To Kabinana pflückte eine andere Brotfrucht und warf sie zugleich mit einer Schlange hinab; und die Teufel jagten ihr wieder nach.
So machte er es noch mehrmals, bis die Schlangen aufgebraucht waren. Dann stieg er vom Baum herab.
Während nun die Teufel hinter den lebenden Schlangen im Walde herjagten, las To Kabinana die Brotfrüchte auf und ging heim zu seinem Bruder To Karwuwu. Der fragte ihn: »Bruder, was hast du da für Früchte?« – »Das sind Brotfrüchte!« – »Wo kann man die bekommen?« – »Dort unten.«
»Schön, ich werde mir einige holen, ich werde auch auf den Baum steigen.«
»Du wirst wieder schöne Dummheiten anstellen.«
»Hoho, ich werde schon einige für mich und dich herbeischaffen.«
»Gut, geh nur!

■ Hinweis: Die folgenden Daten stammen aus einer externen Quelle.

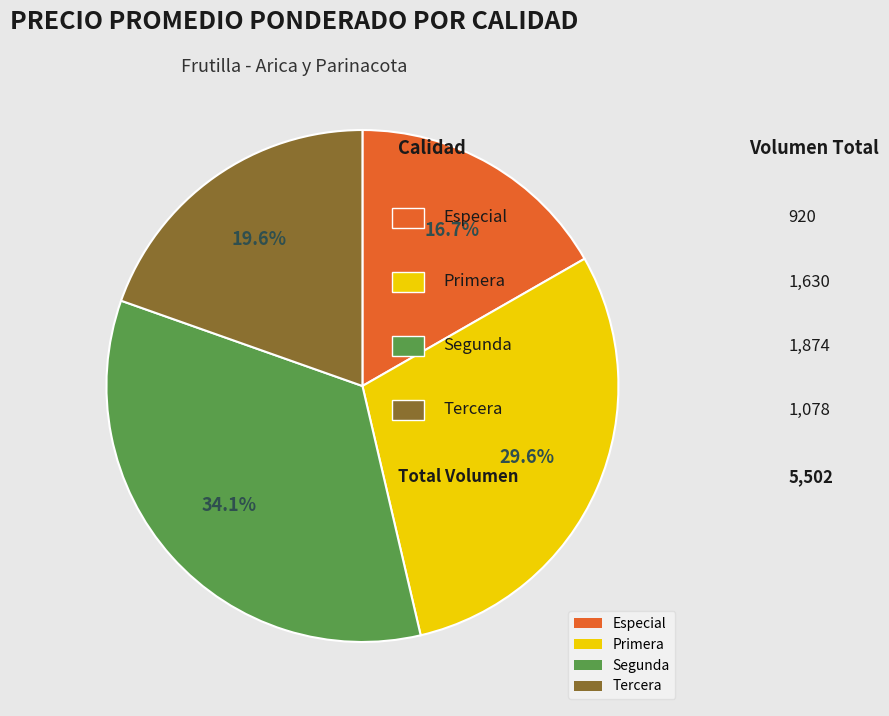

To the nearest percent, what percentage of the pie is Segunda?

34%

Fange dir aber zuvor einige lebendige Schlangen!«
To Karwuwu ging fort; er schlug jedoch die Schlangen tot und stieg damit auf den Baum. Er pflückte eine Brotfrucht ab und warf sie gleichzeitig mit einer toten Schlange hinunter.
Die Teufel jagten ihr nicht nach, weil die Schlange nicht floh; sie blieb auf dem Boden liegen, denn sie war ja tot.
So bemerkten die Teufel auch die Brotfrucht und sagten: »Wer holt da unsere Brotfrüchte herunter und will uns noch obendrein anführen? Kommt, den wollen wir uns kaufen!«
Sie kriegten nun den To Karwuwu zu fassen und verprügelten ihn jämmerlich. Er schrie um Hilfe: »O weh, To Kabinana, mein Bruder! Komm, steh mir bei, blase das Tritonshorn und rühre die Trommeln!«
Als dann To Kabinana ins Muschelhorn stieß und die Trommeln rührte, flohen die Teufel. To Karwuwu konnte vom Baum herabsteigen und begab sich zu seinem Bruder. Der fragte ihn: »Was hast du denn bloß mit den Brotfrüchten gemacht?«
»Ich habe die Schlangen totgeschlagen, und als ich dann eine Brotfrucht und eine tote Schlange hinabwarf, da jagten sie nicht hinterher.«
»O, solch einen Toren wie dich hat die Welt noch nicht gesehen. Ich habe dir doch ganz genau gesagt, es sollten lebendige Schlangen sein. Was sollten sie denn auch hinter einer toten Schlange herlaufen? Nun werden sich unsere Kinder vor dem Teufel fürchten, und er wird sie verfolgen. Und weil du eine tote Schlange vom Baum herabwarfst, werden alle, die vom Baum abstürzen, sich zu Tode fallen.«
Und so ist es gekommen, wer von einem Baum herabfällt, bleibt tot.